Brief Summary
This video demonstrates the algebraic identity (a + b)² = a² + 2ab + b² using a visual, working model made from cardboard. The model breaks down a larger square with side length (a + b) into smaller squares and rectangles, illustrating how their combined areas equal the area of the original square.
- The model uses a square with side (a + b) to represent (a + b)².
- It decomposes this square into a square of area a², two rectangles of area ab, and a square of area b².
- This visual representation helps to understand and remember the algebraic identity.
Introduction
The video introduces a working model to visually prove the algebraic identity (a + b)² = a² + 2ab + b². This identity is a fundamental concept in algebra, and the model aims to provide a clear and intuitive understanding of it.
Building the Model
The presenter starts with a square that has sides of length (a + b), so the area of the whole square is (a + b)². A square piece with side 'a' is placed on the big square, representing an area of a². Then, a rectangular piece with length 'a' and width 'b' is placed next to the square, representing an area of ab.
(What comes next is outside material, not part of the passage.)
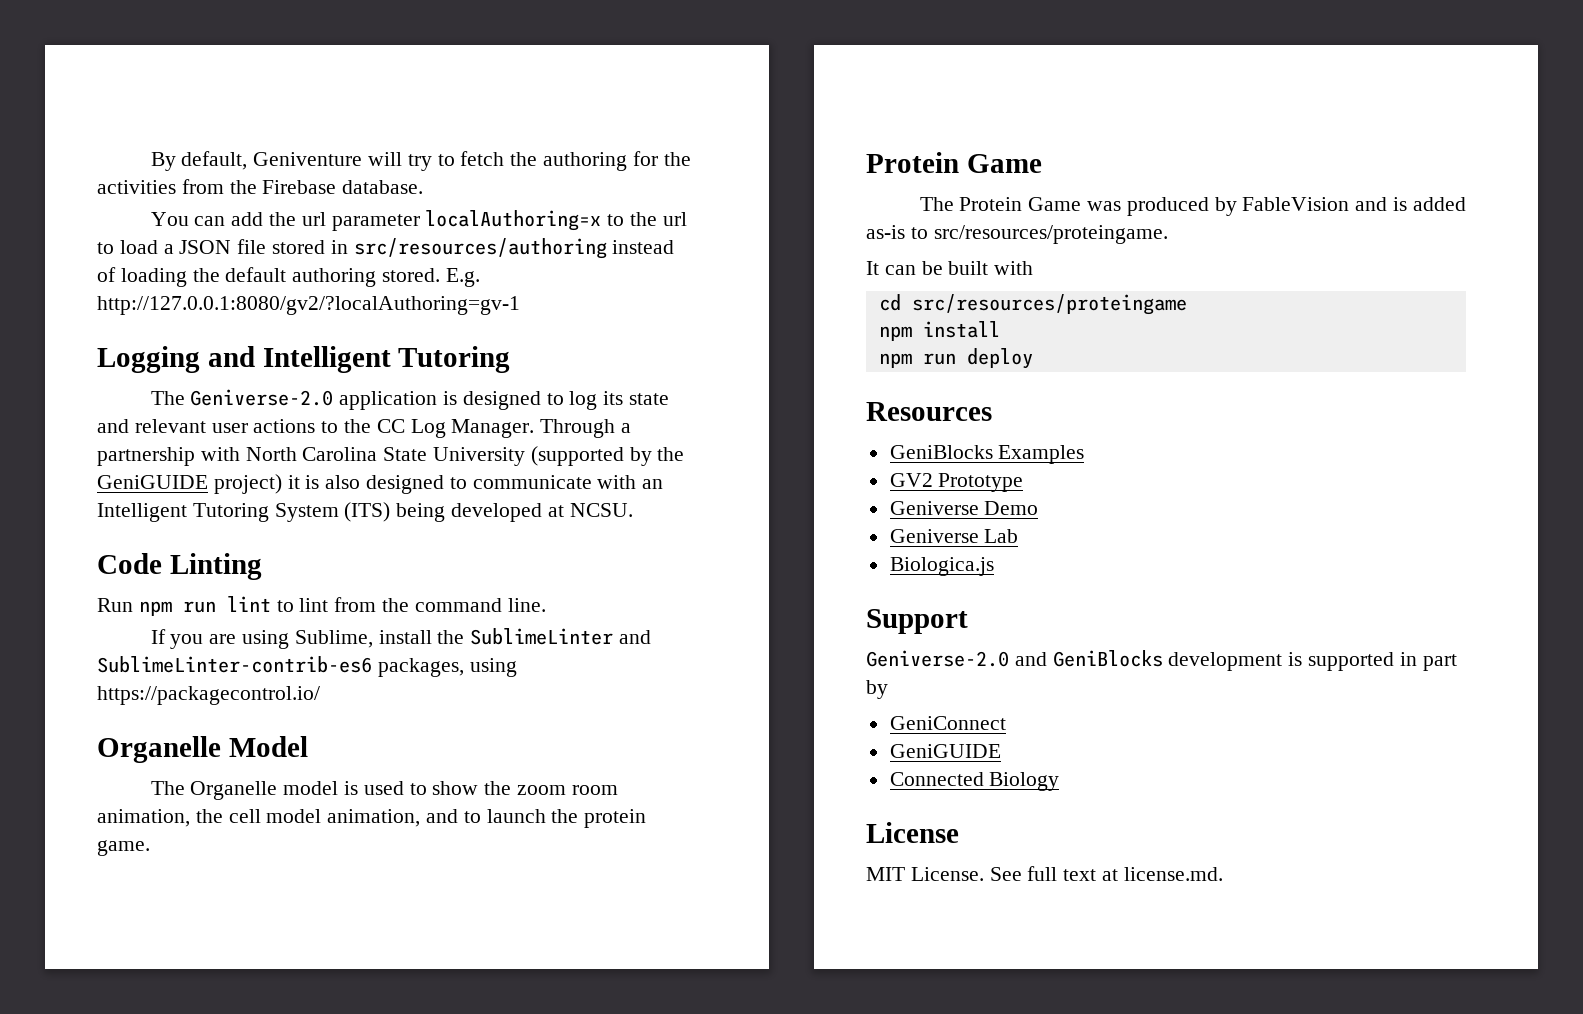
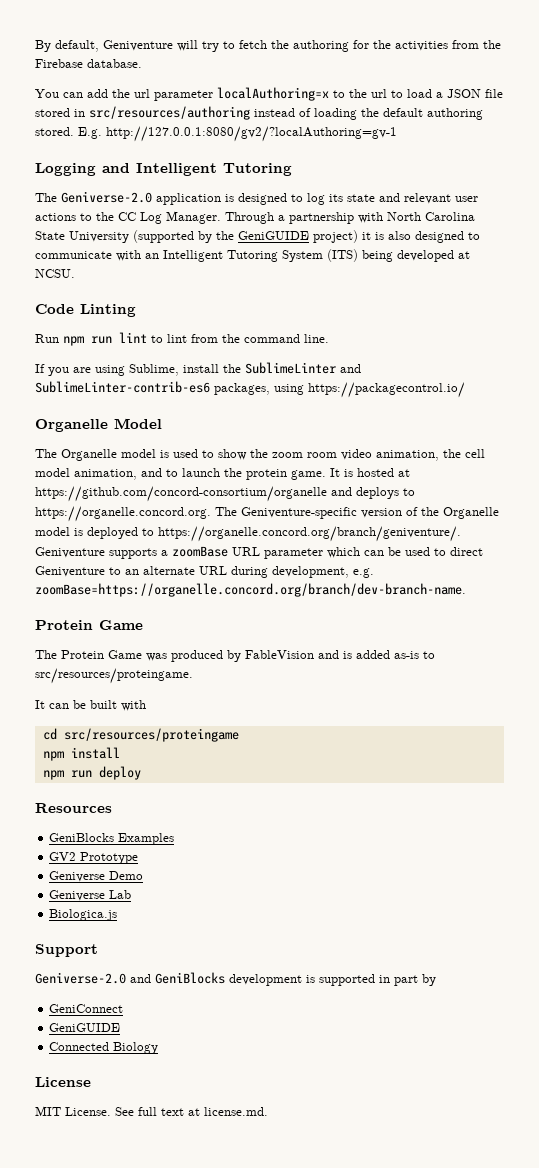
(618, 790) none -> [341,449,372,460] video
(150, 848) none -> [330,468,410,477] [35,486,415,502] [35,506,499,522] [35,526,461,542] [35,546,483,559] [35,566,374,578] [35,583,466,597] It is hosted at https://github.com/concord-consortium/organelle and deploys to https://organelle.concord.org. The Geniventure-specific version of the Organelle model is deployed to https://organelle.concord.org/branch/geniventure/. Geniventure supports a zoomBase URL parameter which can be used to direct Geniventure to an alternate URL during development, e.g. zoomBase=https://organelle.concord.org/branch/dev-branch-name.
Another identical rectangular piece is placed adjacent to the first one, also representing an area of ab. Finally, a smaller square piece with side 'b' is placed to fill the remaining space, representing an area of b².
Proving the Identity
By assembling the pieces, it's shown that the large square with area (a + b)² is composed of a square with area a², two rectangles each with area ab, and a square with area b². This visually demonstrates that (a + b)² = a² + ab + ab + b², which simplifies to (a + b)² = a² + 2ab + b². The presenter emphasises that the total area of the large square is equal to the sum of the areas of the four smaller pieces.
Creating Your Own Model
The video suggests that viewers can easily create this working model themselves using cardboard pieces. By cutting a square piece and dividing it accordingly, then placing the square and rectangular pieces in the correct order, anyone can prove this algebraic identity.